Tens of thousands of people around the world have already joined online forums on social media to share their experiences with Long-Covid. One of the largest groups on Facebook already has over 20,000 members. For part of this new review, the NIHR team held a focus group of 14 members from the Long COVID Facebook group, which included both post-hospital and non-hospital patients, and discussed their experiences.
“I thought recovery would be a lot easier than the nightmare I’d already experienced, unless it was the start of another nightmare – ‘Long Covid’. Although I consider this silent, it is quite debilitating with symptoms of severe fatigue, recurrent sore throats and brain fog, “said Pretty Ngwenya, who first fell ill in April 2020, on a testimonial for the report.
Lee David Bowen, believed to have caught Covid-19 in February, added, “I currently feel I’m in a ‘Covid’ cycle of symptoms (fever, cough and metallic taste), extreme fatigue and Brain fog to live days of normalcy. Slowly, after almost six months, I am slowly starting to see more “normal” days, but as soon as I feel better, the cycle starts again. ”
It is not known how many people have long-lasting health problems after recovering from Covid-19, although other research suggests that it is likely to be a significant number of people.
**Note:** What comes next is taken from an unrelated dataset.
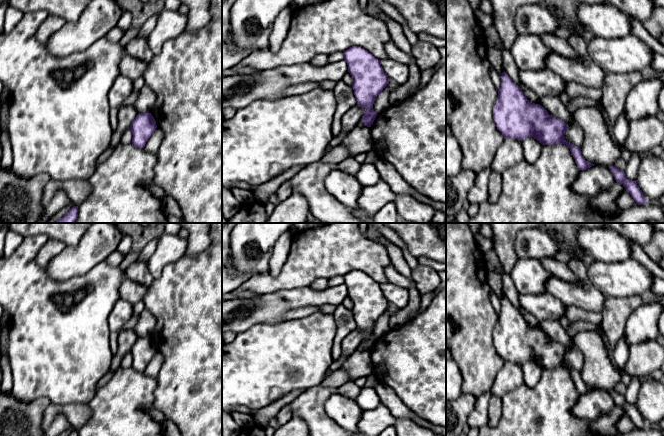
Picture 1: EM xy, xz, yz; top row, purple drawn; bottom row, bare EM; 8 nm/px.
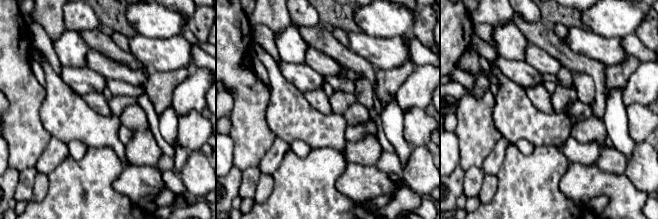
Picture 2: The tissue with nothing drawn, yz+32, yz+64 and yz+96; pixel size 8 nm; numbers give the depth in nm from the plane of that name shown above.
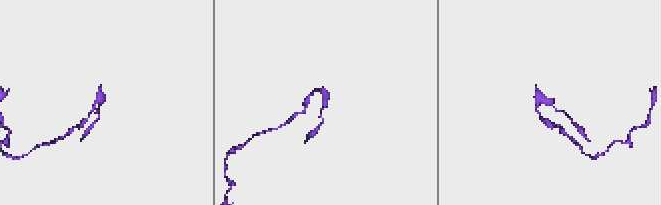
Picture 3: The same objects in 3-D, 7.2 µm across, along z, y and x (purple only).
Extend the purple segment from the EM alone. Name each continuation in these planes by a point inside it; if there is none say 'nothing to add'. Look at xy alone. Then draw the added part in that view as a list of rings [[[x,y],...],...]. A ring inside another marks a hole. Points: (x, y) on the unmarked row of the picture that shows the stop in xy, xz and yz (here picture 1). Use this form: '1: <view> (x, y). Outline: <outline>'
nothing to add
A current preliminary study 65 surveyed Covid-19 patients from South Korea recovered and found that 91.1 percent of them had at least one persistent side effect, mostly fatigue, followed by poor concentration or so-called “brain fog”. Another Recent study surveyed 120 people hospitalized with Covid-19 in France how they felt over 100 days after their first admission, and concluded that many experienced fatigue (55 percent), difficulty breathing (42 percent) and memory loss (34 percent) suffered. Poor concentration (28 percent) and sleep disorders (30 percent).
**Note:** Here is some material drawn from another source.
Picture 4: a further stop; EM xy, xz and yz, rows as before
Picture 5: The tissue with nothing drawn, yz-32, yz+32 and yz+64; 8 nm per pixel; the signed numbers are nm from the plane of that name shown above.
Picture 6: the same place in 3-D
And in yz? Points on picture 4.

The new NIHR review argues that its results could help explain why many people who have persistent symptoms of Covid-19 after their first attack of illness are struggling to be properly identified and treated by health services.
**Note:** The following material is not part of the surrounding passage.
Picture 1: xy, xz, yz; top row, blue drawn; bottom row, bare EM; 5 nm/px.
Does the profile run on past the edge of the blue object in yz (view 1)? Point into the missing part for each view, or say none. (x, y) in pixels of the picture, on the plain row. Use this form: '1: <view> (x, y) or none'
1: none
“This review highlights the harmful physical and psychological effects of COVID on the lives of many people and how health services have at times struggled to deal with these new and fluctuating patterns of symptoms and problems,” said Dr. Elaine Maxwell, author and content director for the NIHR Center for Engagement and Dissemination, said in a statement.
“Our goal is that health services and staff use this review to better understand patients’ experiences and give them access to the treatment, care and support they need.”